## LATIHAN
Dalam kutipan teks di bawah, apa yang menurut wazir dimiliki kaum Ahlus Sunnah dalam hal ini?

## KUTIPAN TEKS
● ● ● ●
Ketiga, secara akal tidak mungkin Allah SWT menyuruh hambaNya berbuat durhaka kemudian Ia menyiksanya. Perbuatan seperti itu tidak mungkin dilakukan oleh manusia yang normal, apalagi jika dilakukan oleh Allah Yang Maha Adil dan Maha Suci. Maha Tinggi Allah dari apa yang dikatakan orang-orang zalim itu dengan ketinggian yang setinggi-tingginya" ujar al-Alawi.
"Tidak, tidak mungkin Allah SWT memaksa manusia berbuat durhaka kemudian menyiksanya. Itu suatu kezaliman yang nyata. Allah SWT disucikan dari kezaliman. Sesungguhnya Allah tidak sekali-kali menganiaya hamba-hambaNya.
Kami tidak menyangka kaum Ahlus Sunnah dapat menerima ucapan al-Abbasi" kata raja.
Raja bertanya kepada wazir, "Apakah kaum Ahlus Sunnah menerima hal demikian?"
"Benar, seperti itulah yang terkenal di kalangan mereka" jawab wazir.
"Mengapa mereka mengatakan apa yang bertentangan dengan akal?" tanya raja.
"Dalam hal ini, mereka mempunyai penakwilan dan alasan-alasan tersendiri" jawab wazir.
"Apapun penakwilan dan alasannya tapi tidak bisa diterima akal, kecuali pendapat Sayyid al-Alawi yang mengatakan bahwa Allah SWT tidak memaksa seorangpun agar ia berada di atas kekafiran dan kedurhakaan" kata raja.
"Kemudian kaum Ahlus Sunnah berkata bahwa Rasulullah Saw ragu terhadap kenabiannya" kata al-Alawi.
"Itu suatu kebohongan yang nyata" kata al-Abbasi.
"Bukankah kalian dapat membaca dalam kitab-kitab kalian bahwa Rasulullah Saw bersabda "Tidak sekali saja Jibril terlambat datang kepadaku, melainkan aku menyangka ia datang kepada Ibnu Khattab" padahal kita memahami dalam al-Qur'an banyak ayat yang menunjukkan bahwa Allah SWT telah mengambil perjanjian dari Nabi Muhammad Saw atas kenabiannya?" tanya al-Alawi.
● ● ● ●
## BARIS YANG DITAMPILKAN
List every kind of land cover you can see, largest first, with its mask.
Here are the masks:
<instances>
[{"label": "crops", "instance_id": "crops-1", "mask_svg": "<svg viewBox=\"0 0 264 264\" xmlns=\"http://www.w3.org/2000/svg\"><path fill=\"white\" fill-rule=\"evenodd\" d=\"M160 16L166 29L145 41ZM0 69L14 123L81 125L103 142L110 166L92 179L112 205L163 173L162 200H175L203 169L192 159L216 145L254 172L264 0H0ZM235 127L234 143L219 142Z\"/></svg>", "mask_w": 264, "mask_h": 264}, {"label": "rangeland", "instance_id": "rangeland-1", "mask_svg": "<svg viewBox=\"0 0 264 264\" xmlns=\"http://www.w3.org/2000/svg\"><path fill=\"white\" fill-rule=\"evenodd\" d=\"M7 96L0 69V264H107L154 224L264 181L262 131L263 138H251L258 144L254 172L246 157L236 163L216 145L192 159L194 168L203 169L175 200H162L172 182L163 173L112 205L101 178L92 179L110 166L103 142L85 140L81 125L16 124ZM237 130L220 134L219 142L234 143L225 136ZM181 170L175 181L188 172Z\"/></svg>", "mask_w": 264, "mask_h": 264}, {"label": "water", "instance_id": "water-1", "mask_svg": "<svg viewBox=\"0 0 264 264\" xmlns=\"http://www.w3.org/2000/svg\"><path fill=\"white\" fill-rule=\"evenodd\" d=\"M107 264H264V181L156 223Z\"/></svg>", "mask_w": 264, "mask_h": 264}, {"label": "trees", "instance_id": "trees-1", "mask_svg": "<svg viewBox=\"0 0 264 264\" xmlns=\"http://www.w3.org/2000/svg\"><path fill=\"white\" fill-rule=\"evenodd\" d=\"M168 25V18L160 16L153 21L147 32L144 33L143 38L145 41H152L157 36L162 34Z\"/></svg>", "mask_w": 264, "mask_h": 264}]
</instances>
● ● ● ●
## HASIL LATIHAN
Penakwilan dan alasan-alasan tersendiri.